Colonel Macdonell's wise suggestion was not at the time carried into effect, but a few years afterwards, when our relations with the United States had arrived at a crisis, the British Government adopted his plan, and gladly availed itself of the services of the hardy band of Highland Loyalists, who had made their home in Glengarry in Canada, and fortunately, though Colonel John Macdonell was unable to aid his Sovereign and his Country, the patriotic Chaplain (afterwards Bishop) Macdonell with the assistance, as will be seen, of another namesake and clansman, raised and organized the Glengarry Light Infantry Regiment, that ubiquitous Regiment which fought through the War of 1812-14, and caused the name of Glengarry to be respected by those who gloried in the freedom of British institutions, and feared by those who sought to overthrow them. I am unable to state definitely the date of the death of this gallant Officer and meritorious public servant.

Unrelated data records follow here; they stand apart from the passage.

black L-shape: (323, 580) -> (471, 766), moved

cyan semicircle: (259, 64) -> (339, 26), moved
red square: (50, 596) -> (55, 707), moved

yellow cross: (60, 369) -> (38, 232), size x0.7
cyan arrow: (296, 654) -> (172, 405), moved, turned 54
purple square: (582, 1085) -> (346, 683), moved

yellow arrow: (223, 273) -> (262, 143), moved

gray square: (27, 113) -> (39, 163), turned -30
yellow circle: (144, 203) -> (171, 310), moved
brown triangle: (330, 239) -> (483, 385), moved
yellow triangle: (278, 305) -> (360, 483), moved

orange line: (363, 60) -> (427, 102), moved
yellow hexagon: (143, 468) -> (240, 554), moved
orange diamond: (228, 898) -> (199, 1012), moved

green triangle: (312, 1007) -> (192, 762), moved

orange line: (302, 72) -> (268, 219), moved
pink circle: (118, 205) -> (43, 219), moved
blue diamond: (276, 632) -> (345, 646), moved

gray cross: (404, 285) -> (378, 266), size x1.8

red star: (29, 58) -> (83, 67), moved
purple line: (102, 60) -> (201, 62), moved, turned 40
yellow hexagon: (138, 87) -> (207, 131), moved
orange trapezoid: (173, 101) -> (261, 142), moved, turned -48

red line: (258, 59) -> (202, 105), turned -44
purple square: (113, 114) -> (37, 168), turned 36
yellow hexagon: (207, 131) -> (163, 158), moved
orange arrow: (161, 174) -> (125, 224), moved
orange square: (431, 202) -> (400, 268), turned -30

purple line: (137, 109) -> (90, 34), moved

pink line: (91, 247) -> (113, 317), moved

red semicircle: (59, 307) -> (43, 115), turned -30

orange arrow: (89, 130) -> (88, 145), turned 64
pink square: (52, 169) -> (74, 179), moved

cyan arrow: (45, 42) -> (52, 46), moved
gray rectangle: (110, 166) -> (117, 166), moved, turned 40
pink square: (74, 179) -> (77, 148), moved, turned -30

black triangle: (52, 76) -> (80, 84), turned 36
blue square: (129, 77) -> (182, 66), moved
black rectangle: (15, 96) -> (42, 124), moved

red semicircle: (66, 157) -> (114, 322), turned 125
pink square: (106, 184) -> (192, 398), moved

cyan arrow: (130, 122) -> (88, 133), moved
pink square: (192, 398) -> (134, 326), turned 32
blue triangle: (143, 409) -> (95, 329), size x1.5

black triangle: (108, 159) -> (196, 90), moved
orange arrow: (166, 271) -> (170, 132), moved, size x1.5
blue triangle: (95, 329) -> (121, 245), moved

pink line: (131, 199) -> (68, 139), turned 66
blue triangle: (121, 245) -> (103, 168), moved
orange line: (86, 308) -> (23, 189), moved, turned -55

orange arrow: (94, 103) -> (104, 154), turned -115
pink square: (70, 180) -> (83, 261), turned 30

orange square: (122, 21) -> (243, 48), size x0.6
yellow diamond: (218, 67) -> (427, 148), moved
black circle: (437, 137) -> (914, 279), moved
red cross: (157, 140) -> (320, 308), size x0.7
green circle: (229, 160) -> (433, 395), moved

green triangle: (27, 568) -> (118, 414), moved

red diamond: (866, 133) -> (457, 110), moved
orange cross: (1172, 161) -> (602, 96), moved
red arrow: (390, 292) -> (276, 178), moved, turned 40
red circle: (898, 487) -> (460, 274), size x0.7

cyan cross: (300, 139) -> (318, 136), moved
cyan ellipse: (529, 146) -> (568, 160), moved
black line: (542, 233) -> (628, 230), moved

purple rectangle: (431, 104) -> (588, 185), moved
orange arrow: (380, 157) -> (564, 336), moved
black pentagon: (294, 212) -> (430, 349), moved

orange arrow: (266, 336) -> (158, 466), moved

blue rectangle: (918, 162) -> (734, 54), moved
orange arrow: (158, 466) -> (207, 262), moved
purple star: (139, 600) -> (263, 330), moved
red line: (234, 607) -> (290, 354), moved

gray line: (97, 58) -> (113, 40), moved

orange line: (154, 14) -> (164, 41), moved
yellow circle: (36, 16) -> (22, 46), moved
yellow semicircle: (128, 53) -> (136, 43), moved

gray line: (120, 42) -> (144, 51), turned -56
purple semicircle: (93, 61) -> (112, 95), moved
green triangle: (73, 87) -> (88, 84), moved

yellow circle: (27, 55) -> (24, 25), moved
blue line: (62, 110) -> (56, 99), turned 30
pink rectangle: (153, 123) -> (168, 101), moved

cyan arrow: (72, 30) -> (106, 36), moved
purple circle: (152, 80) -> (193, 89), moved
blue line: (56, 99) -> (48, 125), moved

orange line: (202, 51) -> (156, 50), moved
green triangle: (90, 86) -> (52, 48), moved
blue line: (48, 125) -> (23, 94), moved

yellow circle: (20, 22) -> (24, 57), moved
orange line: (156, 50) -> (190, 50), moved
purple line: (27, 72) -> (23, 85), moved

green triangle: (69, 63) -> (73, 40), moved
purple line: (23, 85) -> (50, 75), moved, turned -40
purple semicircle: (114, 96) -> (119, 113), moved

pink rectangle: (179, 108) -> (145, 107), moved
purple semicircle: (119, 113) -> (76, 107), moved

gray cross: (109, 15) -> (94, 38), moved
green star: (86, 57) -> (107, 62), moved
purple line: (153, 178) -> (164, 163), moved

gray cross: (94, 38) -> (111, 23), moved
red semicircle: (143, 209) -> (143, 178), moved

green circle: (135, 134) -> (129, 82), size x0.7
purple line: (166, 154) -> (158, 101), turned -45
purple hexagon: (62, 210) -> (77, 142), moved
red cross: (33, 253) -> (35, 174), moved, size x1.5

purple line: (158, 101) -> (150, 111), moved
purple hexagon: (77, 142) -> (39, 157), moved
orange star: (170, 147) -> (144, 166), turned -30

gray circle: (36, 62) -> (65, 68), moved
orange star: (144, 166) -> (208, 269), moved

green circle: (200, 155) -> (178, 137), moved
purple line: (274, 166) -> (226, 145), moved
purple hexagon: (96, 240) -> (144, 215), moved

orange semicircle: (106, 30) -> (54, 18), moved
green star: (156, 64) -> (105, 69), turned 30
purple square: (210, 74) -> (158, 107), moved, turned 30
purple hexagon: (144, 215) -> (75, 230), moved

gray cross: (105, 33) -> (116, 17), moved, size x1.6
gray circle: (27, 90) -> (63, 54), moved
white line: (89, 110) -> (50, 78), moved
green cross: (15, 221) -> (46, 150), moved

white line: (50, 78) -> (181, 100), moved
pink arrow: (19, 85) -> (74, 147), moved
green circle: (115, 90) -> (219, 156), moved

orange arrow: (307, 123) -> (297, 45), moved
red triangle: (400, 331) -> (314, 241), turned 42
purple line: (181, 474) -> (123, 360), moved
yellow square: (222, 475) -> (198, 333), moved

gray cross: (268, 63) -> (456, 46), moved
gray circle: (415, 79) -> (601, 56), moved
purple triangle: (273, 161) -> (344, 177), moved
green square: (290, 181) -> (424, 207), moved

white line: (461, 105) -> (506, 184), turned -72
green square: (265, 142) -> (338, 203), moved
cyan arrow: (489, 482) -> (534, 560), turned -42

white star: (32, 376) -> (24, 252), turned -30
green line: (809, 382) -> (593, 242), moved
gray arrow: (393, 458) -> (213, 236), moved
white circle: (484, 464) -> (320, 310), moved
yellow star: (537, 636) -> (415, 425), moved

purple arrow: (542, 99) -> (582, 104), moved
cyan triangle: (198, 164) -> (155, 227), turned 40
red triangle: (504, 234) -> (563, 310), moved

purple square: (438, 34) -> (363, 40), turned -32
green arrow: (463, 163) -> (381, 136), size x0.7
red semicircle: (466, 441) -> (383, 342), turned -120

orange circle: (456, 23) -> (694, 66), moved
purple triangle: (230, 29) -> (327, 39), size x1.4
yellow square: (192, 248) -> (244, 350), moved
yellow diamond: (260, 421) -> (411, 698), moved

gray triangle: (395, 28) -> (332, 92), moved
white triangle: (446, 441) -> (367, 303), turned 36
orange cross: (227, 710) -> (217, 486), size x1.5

I fear that having spent the best portion of his lifetime in the service of the country, his latter years were burdened by ill-health and pecuniary embarassment. I observe in a letter from his sister, the wife of General Ross, to her brother, Mr. Hugh Macdonell, Consul-General at Algiers, this paragraph "By a letter from Chichester (another brother who was then Lieutenant-Colonel of the Eighty-Second Regiment) who had letters from Canada, I am sorry to find that our brother John's health has been on the decline, and I fear his means also. Chichester has procured him the pay-mastership of the Tenth Veteran Battalion, which will be something in the meantime. Had he not trusted so much to other people, he would not have been under the necessity of accepting of such a trifle. Poor fellow, he thought all the world as honest-hearted as himself."

He died at Quebec, on his way, I believe, to England, probably lo take the appointment indicated above, and was buried under the Catholic Cathedral Church there.

He left one son, Alexander Macdonell, Major in the Lancaster Regiment of Glengarry Highlanders, which served throughout the Rebellion of '37-8, and who died many years ago, when comparatively young, and of whose family one daughter now survives, and still retains in Glengarry a considerable portion of the property, which was granted in return for the stern and unfailing loyalty of her grandfather and his father. It is known as the Schenectady property from the fact that Colonel Macdonell had married a lady from that part of the State of New York, a Miss Yates—whose family, unlike that of her husband, had adhered to the revolutionary side.